Kadir menjelaskan, ada dua tipe kekeringan yang melanda Sumenep tahun ini. Pertama, kekeringan kritis. Tipe kekeringan ini menandakan bahwa memang tidak ada air sama sekali.
“Kedua, kekeringan langka air. Daerah yang mengalami tipe kekeringan ini berarti masih ada air tapi belum bisa memenuhi kebutuhan masyarakat,” tambahnya.
Desa yang mengalami kekeringan kritis di Sumenep, terang Kadir, ada 9 yaitu Desa Montorna dan Desa Prancak di Kecamatan Pasongsongan. Sementara di Kecamatan Batuputih, ada Desa Badur, Desa Juruan Daya, Desa Tengedan, dan Desa Batuputih Daya.
“Di Kecamatan Batang-Batang terdapat dua desa yakni Batang-Batang Daya dan Jangkong. Sedangkan untuk Kecamatan Rubaru hanya di Desa Basoka,” jelasnya.
Kondisi kekeringan kritis ini melanda, terang Kadir, karena Sumenep sudah masuk puncak musim kemarau.
Berdasarkan rilis Badan Meteorologi Klimatologi dan Geofisika (BMKG), sambung Kadir, puncak kemarau tahun ini diprediksi berakhir pada pertengahan bulan Agustus nanti.

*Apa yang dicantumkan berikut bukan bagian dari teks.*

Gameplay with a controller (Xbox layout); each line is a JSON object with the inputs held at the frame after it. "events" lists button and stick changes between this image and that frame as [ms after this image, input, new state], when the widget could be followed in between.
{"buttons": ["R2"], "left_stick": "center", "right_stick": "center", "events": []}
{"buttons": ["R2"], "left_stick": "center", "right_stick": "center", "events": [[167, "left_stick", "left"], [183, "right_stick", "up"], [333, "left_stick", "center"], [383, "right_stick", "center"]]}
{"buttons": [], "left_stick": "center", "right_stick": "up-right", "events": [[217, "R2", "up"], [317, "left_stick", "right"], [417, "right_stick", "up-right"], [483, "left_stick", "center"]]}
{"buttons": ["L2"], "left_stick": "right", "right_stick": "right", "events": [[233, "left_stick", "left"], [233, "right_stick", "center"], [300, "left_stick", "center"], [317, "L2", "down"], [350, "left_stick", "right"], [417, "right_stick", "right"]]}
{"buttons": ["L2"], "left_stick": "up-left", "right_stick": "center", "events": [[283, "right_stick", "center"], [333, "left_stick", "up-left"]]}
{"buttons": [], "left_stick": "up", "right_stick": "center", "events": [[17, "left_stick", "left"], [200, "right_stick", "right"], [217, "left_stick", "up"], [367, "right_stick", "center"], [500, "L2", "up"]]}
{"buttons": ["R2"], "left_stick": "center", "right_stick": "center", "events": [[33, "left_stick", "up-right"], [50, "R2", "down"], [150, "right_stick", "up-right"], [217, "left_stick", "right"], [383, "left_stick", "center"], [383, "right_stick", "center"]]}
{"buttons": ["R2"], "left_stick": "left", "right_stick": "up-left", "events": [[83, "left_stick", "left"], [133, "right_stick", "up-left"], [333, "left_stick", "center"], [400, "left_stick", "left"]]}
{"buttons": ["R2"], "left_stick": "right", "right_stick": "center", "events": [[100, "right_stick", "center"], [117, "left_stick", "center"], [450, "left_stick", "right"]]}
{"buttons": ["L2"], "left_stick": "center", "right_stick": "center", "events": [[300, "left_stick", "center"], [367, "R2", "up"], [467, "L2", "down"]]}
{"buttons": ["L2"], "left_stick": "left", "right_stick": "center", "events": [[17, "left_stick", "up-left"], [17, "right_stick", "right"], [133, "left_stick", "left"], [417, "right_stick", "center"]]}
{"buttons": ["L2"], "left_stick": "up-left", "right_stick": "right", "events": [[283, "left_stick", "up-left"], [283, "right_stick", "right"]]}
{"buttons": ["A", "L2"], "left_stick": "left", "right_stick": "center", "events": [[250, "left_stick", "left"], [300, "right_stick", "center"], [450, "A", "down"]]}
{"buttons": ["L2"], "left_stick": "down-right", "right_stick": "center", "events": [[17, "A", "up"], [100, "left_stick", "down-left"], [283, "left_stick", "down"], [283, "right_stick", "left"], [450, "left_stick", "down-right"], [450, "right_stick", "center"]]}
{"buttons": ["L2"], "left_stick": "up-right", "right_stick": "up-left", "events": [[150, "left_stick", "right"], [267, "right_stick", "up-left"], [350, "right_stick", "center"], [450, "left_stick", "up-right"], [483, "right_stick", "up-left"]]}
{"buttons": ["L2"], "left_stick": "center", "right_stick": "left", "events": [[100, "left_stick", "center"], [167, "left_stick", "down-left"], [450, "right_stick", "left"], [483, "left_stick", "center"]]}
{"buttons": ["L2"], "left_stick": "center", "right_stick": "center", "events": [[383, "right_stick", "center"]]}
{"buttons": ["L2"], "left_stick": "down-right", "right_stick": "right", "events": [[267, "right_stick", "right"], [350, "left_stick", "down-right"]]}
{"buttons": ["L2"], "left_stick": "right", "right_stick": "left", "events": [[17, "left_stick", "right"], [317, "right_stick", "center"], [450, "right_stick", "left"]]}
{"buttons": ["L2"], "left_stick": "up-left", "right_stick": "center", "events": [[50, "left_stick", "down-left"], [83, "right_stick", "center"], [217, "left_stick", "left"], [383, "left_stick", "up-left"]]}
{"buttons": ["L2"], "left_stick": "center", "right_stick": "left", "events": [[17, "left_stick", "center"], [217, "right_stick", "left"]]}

“Kami sudah mulai mempersiapkan diri, termasuk juga telah melakukan koordinasi dengan pihak BPBD Provinsi Jatim untuk mengantisipasi masalah kekeringan ini,” ujarnya.
Hingga saat ini, Kadir mengaku belum melakukan tindakan penyaluran air bersih ke desa-desa terdampak kekeringan.
“Karena prosesnya itu, pihak kecamatan mengirimkan surat kepada Bupati Sumenep, nanti sesuai surat itu BPBD akan melakukan assessment ke lapangan, sebelum diturunkan bantuan air,” terangnya.
Sementara, terang Kadir, masih belum ada pengajuan surat dari pihak kecamatan soal permintaan penyaluran air ke desa-deasa terdampak kekeringan.
Salah seorang warga Desa Prancak di Kecamatan Pasongsongan Fadlillah menuturkan bahwa masyarakat saat ini sudah mulai merasakan dampak kekeringan.
Setiap harinya, lanjut Fadlillah, demi memenuhi kebutuhan memasak, makan, dan mandi, banyak warga yang terpaksa membeli air bersih seharga Rp70 ribu per jam ke pemilik sumur bor di desa tetangga.
“Kami berharap dari pemerintah kabupaten segera ada tindakan untuk mengatasi krisis air dari dampak kekeringan ini,” pungkasnya.(fa/faj)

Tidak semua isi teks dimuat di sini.